Forty-six-year-old Abbas Mian Nadeem is a legal resident in a small town called Amantea in Italy. Five days ago, he stood outside a private apartment building in the town where 11 migrants were being kept in quarantine, heavily guarded by security forces. The migrants were part of a larger group that had landed by boat along the coast of Calabria.
Till two days earlier there were 24 migrants in this facility, including 13 who had tested positive for the coronavirus. Those who tested positive had been transferred to a military hospital in Rome after locals protested against their stay in their town which was just beginning to open its economy to tourism after a long and painful lockdown. Eleven migrants remained in the facility.
According to a report printed in the Italian newspaper La Repubblica, when Nadeem heard that there were migrants in his hometown, he decided to lend a helping hand and took with him “food, dry clothes and soap”. This was perhaps because a few years ago he had also arrived under similar circumstances, braving the treacherous journey via sea.
By the time Nadeem reached the facility, the remaining migrants were being loaded onto a bus to be transferred out of Amantea, to another quarantine facility over 100km away in Isola Capo Rizzuto.
Despite protests, Nadeem was also put on the bus. Within half an hour of reaching the new facility, a copy of his residence permit had been seen by the authorities. But nothing happened.
Now, five days after the truth is known and the matter has been written about in Italy’s newspapers, and local organisations have stepped in to help him, Nadeem has still not been allowed to go home.
The issue here is not only that a legal resident is being held with migrants without any documentation. The situation is complicated by Nadeem’s health condition. In a video message sent out by him from the quarantine structure, Nadeem says that he is HIV positive, and has Hepatitis B and C with a compromised immunity system. Nadeem fears for his life since he is kept with a group that has been exposed to those who tested positive. If he catches the virus, he says, it may prove fatal. He says he doesn’t have his life-saving drugs with him.
It is still unclear how Nadeem got into this trouble and where the responsibility lies. Earlier reports suggested that this was all a mistake, but follow-up stories quote the authorities as saying that he needs to be quarantined because he came into contact with the group of migrants.
Not everyone agrees with this assessment.
Giulio Vita says, “We refuse this declaration.” He is the president and founder of a local cultural association called La Guarimba and is helping to secure legal representation for Nadeem. He says that migrants were kept in a “militarised zone”, guarded at all times by police and army personnel. It was not possible for Nadeem to have come into contact with them.
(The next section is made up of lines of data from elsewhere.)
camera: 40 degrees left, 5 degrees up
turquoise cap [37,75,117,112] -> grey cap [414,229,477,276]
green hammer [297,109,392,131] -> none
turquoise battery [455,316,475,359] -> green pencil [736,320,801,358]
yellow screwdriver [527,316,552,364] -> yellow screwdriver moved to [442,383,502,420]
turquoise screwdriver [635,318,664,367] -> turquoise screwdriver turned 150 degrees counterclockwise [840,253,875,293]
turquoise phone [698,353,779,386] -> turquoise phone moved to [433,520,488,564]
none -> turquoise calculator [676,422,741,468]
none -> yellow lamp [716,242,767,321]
Even if he now needs to be quarantined because he has been with these migrants, Vita asks, “Why isn’t he being allowed to isolate at his own residence like any other citizen?”
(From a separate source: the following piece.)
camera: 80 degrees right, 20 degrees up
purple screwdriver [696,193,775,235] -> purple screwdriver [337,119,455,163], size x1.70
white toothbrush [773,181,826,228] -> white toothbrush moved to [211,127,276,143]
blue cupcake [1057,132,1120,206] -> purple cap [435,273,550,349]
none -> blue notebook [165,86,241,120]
Vita has been unable to get in touch with him since the last two days. “This lack of communication with a person with a very high health risk is a problem,” he says.
“Now I am being told that he may be in a hospital but I have no confirmation on this because I can’t speak to Abbas,” Vita says.
The Pakistan Embassy in Rome has now taken up this matter and says that they are in contact with local authorities to ascertain the facts of the case and “all due assistance would be extended to the Pakistani national.”
Tensions in town
All this comes at a time of heightened tensions in Amantea concerning the arrival of migrants on the shores of Calabria, a region that has suffered economically during the three-month-long lockdown and has only now started reopening for tourism. Before these migrants (there are conflicting reports over whether they are Pakistani or Bangladeshi) were housed in Amantea, local businessmen protested against the decision to keep them in their town, especially those who had tested positive. They said this would drive away tourists and affect their livelihood.
Calabria Governor Jole Santelli told a television interviewer that she sided with the protesters calling this “not a problem of immigration but of health”. She demanded that the government park a ship out at sea and quarantine all migrants who test positive, away from land.
She said, “For us it is not about wealth, but about avoiding poverty.”